• _EXERCISE REQUIREMENTS_: Copy the data exactly; pictures stay out of the copy.

• _AVAILABLE RECORDS_:
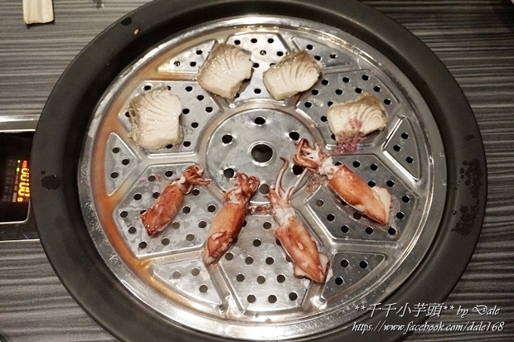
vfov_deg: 31.9
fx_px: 599
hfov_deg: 46.4
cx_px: 257
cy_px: 171
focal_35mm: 42
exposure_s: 1/160
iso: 3200
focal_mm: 28
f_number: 4.5
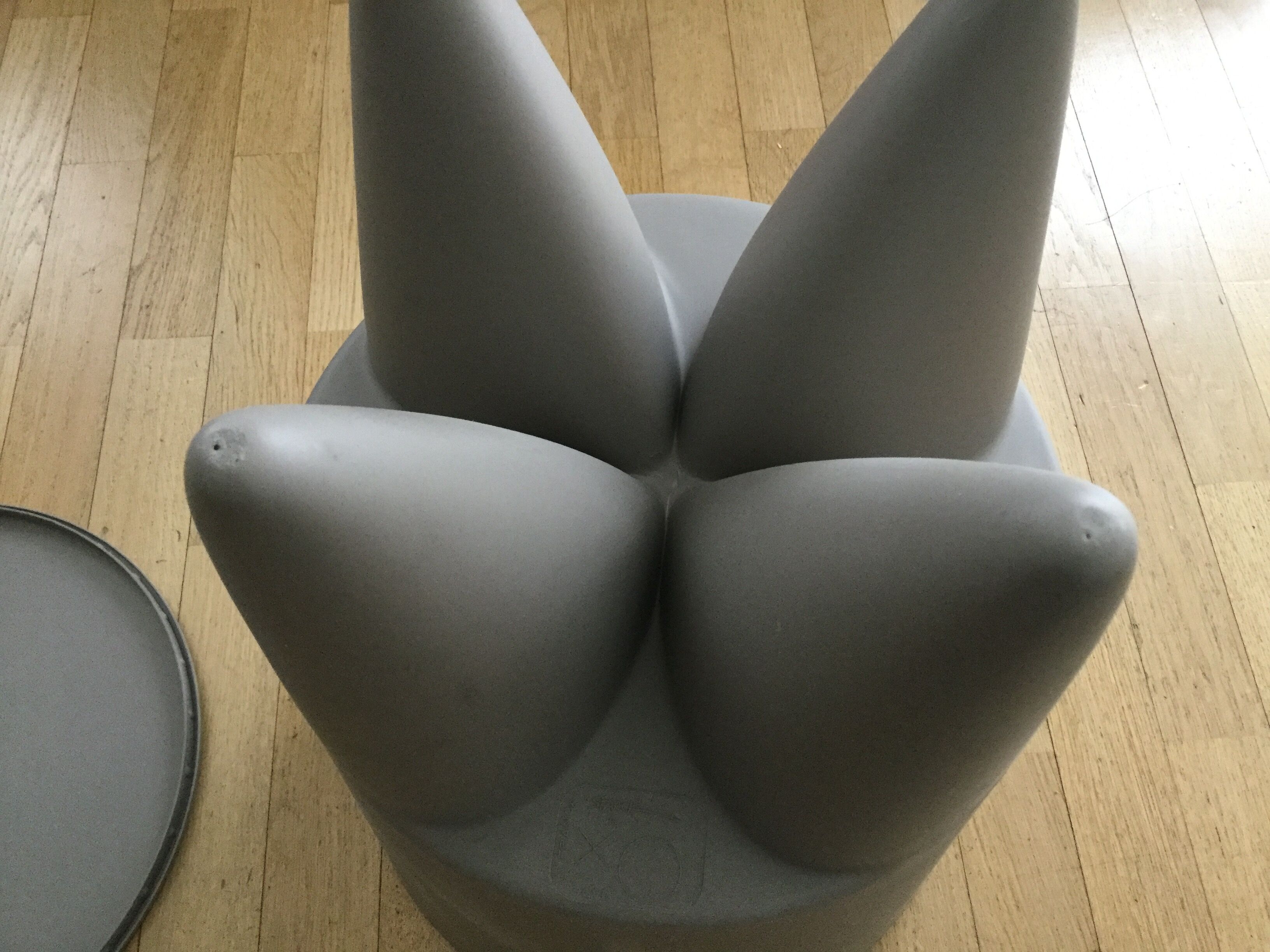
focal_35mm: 31
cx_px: 635
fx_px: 1137
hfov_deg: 58.4
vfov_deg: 45.4
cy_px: 476
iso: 200
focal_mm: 3.3
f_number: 2.4
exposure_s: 1/17
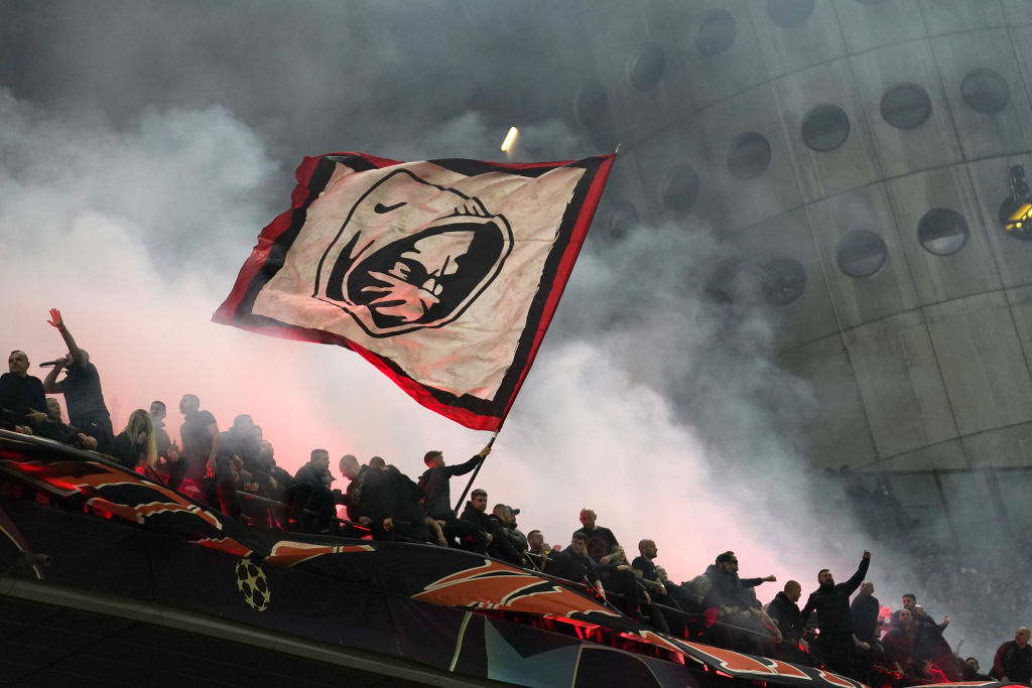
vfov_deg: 9.0
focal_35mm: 152
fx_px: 4358
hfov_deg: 13.5
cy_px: 344
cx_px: 516
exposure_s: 1/1250
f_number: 3.2
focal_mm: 152
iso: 2500
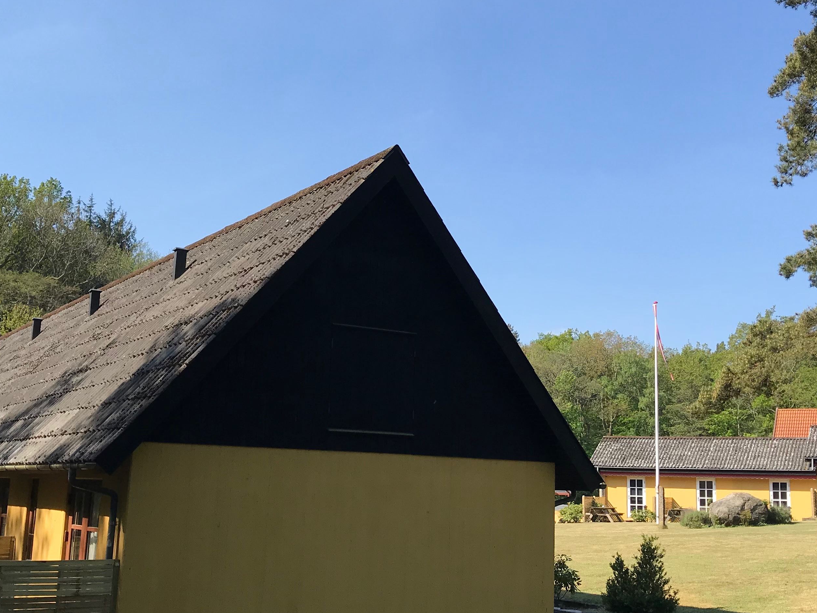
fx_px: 1062
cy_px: 292
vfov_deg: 32.2
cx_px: 419
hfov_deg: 42.1
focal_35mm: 45
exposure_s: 1/1546
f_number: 1.8
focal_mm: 3.99
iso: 20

• _RESPONSE_:
vfov_deg: 31.9
fx_px: 599
hfov_deg: 46.4
cx_px: 257
cy_px: 171
focal_35mm: 42
exposure_s: 1/160
iso: 3200
focal_mm: 28
f_number: 4.5
focal_35mm: 31
cx_px: 635
fx_px: 1137
hfov_deg: 58.4
vfov_deg: 45.4
cy_px: 476
iso: 200
focal_mm: 3.3
f_number: 2.4
exposure_s: 1/17
vfov_deg: 9.0
focal_35mm: 152
fx_px: 4358
hfov_deg: 13.5
cy_px: 344
cx_px: 516
exposure_s: 1/1250
f_number: 3.2
focal_mm: 152
iso: 2500
fx_px: 1062
cy_px: 292
vfov_deg: 32.2
cx_px: 419
hfov_deg: 42.1
focal_35mm: 45
exposure_s: 1/1546
f_number: 1.8
focal_mm: 3.99
iso: 20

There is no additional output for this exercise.